— TEXTE DE DÉPART —
'''
La seconde partie de l’ouvrage présente la PAC actuelle en dégageant les caractéristiques essentielles des agricultures des pays membres pour souligner une difficulté : l’hétérogénéité croissante des structures agricoles des régions de l’UE. Au cœur des transformations de cette mosaïque européenne, l’auteur souligne la contribution majeure de la PAC au processus de spécialisation des régions européennes. Le fonctionnement de la nouvelle PAC s’appuie d’une part sur un dispositif rassemblant les aides aux producteurs en un paiement unique avec des droits (DPU) établis sur une base historique, d’autre part sur le Règlement de développement rural (RDR) rassemblant les engagements en faveur de l’environnement, de la qualité des produits et du bien-être animal, dont le respect conditionne désormais le soutien communautaire. L’ouvrage passe en revue le fonctionnement des principales OGM, qu’il s’agisse des grandes cultures, des productions animales ou des autres productions. Cette revue conduit l’auteur à analyser le budget de la PAC en s’intéressant à la question des retours budgétaires pour chacun des Etats-membres, qui contribue à éclairer les positions défendues par certains Etats tels que l’Allemagne, la France ou la Grande-Bretagne.
'''
— MATÉRIAU FOURNI —
'''
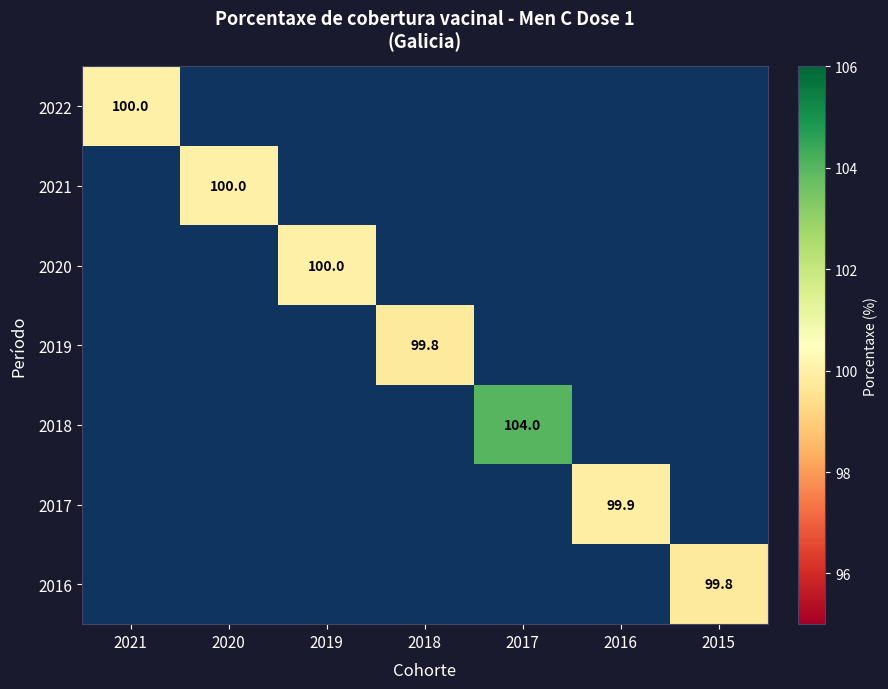

How many data points does each series have?

7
'''
— TRAVAIL À RÉALISER —
Répondez, s'il vous plaît, à ces questions sur le texte sur la PAC :
(a) Quelle difficulté la seconde partie de l'ouvrage souligne-t-elle ?
(b) Sur quelle base les droits (DPU) du paiement unique sont-ils établis ?
(c) Quels États sont cités dont les positions sont éclairées par la question des retours budgétaires ?
Les lignes ci-dessus forment un matériau à part, distinct du texte sur la PAC.

— RÉSULTAT OBTENU —
(a) L'hétérogénéité croissante des structures agricoles des régions de l'UE.
(b) Sur une base historique.
(c) L'Allemagne, la France et la Grande-Bretagne.